Follow this easy recipe for shrimp with garlic and oil to prepare a delicious and healthy meal.
Healthy eating is an important part of overall wellness. Norton Healthcare’s “In the Kitchen” shows you how easy it can be to prepare delicious and healthy meals.
Shrimp Aglio e Olio
2 ounces dry whole-wheat linguine (4 ounces after cooking)
1 tablespoon extra virgin olive oil
1 1/2 – 2 cloves garlic, minced
1 pinch crushed red pepper
2 ounces white wine
5 medium raw shrimp, peeled and deveined
1 ½ tablespoons sun-dried tomatoes, sliced into strips
1 teaspoon capers, drained and rinsed
Kosher salt to taste
Cracked black pepper to taste
1 teaspoon lemon zest
1 tablespoon fresh Italian parsley, coarsely chopped
Bring a large pot of water to a boil. Add a pinch of kosher salt. Cook the pasta according to the package’s directions for “al dente.” Drain and toss with a little olive oil to prevent sticking.
Heat a large skillet over medium heat. Add the extra virgin olive oil, garlic and crushed red pepper. Stir carefully. Just as the garlic begins to brown, add the shrimp and cook for 1 minute per side. If the garlic burns it will be bitter so add some of the wine to the skillet if needed to prevent the garlic from burning. After the shrimp have seared on both sides, add the rest of the wine, sun-dried tomatoes and capers. Bring mixture to a rolling boil and cook for 1 to 2 minutes, until the shrimp are done and most of the alcohol has evaporated.

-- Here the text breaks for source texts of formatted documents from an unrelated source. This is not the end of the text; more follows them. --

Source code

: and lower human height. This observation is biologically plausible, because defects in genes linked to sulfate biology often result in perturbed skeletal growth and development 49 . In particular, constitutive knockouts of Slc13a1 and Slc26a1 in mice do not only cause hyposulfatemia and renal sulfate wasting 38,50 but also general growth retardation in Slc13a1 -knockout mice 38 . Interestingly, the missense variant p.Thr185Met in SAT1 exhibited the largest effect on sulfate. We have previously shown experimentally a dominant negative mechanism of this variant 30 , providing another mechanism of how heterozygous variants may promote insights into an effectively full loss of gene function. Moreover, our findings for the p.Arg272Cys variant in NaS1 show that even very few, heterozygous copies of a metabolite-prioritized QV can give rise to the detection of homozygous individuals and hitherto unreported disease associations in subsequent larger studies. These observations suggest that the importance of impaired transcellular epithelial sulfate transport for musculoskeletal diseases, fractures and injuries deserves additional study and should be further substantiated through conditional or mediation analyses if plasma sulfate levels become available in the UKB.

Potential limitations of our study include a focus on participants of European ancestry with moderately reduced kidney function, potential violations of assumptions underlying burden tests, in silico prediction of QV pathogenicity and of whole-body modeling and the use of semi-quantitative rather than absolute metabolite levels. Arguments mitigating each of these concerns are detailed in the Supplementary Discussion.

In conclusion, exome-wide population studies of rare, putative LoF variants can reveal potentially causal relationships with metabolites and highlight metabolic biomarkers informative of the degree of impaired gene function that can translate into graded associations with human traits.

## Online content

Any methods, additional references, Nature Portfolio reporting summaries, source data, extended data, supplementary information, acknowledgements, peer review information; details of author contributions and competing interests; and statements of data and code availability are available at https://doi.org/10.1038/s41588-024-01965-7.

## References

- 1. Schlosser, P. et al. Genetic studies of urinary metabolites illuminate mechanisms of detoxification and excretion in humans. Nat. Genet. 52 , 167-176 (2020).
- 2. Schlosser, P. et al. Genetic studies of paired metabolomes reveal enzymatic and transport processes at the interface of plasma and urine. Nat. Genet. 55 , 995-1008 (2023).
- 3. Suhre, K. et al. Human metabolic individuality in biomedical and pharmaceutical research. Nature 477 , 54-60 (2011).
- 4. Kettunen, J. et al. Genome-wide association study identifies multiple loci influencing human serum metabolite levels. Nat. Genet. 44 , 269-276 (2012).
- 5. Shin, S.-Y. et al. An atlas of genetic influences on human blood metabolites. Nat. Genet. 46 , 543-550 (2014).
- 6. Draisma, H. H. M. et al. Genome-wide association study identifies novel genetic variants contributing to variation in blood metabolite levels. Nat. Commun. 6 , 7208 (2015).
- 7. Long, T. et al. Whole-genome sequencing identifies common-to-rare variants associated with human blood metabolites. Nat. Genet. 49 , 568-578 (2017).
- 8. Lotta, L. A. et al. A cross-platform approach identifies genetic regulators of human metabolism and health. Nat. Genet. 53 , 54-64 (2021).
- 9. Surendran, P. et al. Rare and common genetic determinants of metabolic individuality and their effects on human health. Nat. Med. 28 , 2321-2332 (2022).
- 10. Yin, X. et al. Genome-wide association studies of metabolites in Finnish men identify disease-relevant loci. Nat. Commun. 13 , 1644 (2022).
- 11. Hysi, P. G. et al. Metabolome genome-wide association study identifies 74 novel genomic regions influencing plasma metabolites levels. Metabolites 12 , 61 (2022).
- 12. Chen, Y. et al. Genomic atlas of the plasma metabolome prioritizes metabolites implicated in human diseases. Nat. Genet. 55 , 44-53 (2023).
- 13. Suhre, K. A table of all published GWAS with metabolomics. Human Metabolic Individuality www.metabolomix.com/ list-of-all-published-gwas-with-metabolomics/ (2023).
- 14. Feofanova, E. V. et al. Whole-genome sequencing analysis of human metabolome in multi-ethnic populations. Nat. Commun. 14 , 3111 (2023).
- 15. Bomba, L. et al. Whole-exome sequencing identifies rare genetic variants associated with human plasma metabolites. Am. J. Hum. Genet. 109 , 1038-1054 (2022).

Add the linguine to the skillet and toss to coat with the sauce. Garnish with lemon zest and chopped parsley.
409 calories • 16.1 g fat • 2.1 g saturated fat • 37.8 mg cholesterol • 279 mg sodium • 48 g carbohydrate • 6.4 g fiber • 12.8 g protein
Whole grains: Whole grains are good sources of fiber, which helps with weight management because it makes you feel full without eating a lot of calories. Fiber also plays a role in good digestion. In addition, whole grains are important sources of B vitamins (thiamin, riboflavin, niacin and folate), iron, magnesium and selenium.
There are two types of grains: whole grains and refined grains. Any food made from wheat, rice, oats, corn or another cereal is considered a grain product.
Whole grains contain the entire grain — the bran, germ and endosperm (inside of the seed). Examples include whole-wheat flour, oatmeal, brown rice and bulgur.
Refined grains have been milled (ground into a flour or meal), which results in the bran and germ being removed. The milling process removes most of the B vitamins, iron and dietary fiber. Examples of refined grains include wheat flour, enriched bread and white rice.
Shrimp: Shrimp is an excellent source of selenium, which is important in helping prevent heart disease, Type 2 diabetes and depression, as well as improve brain function. Shrimp also are an excellent source of omega-3 and omega-6 fatty acids, which are especially important for heart and nervous system health. Shrimp and other foods with higher ratios of omega-3 to omega-6 fatty acids are associated with decreased risk of many chronic diseases, including obesity, high blood pressure and Type 2 diabetes.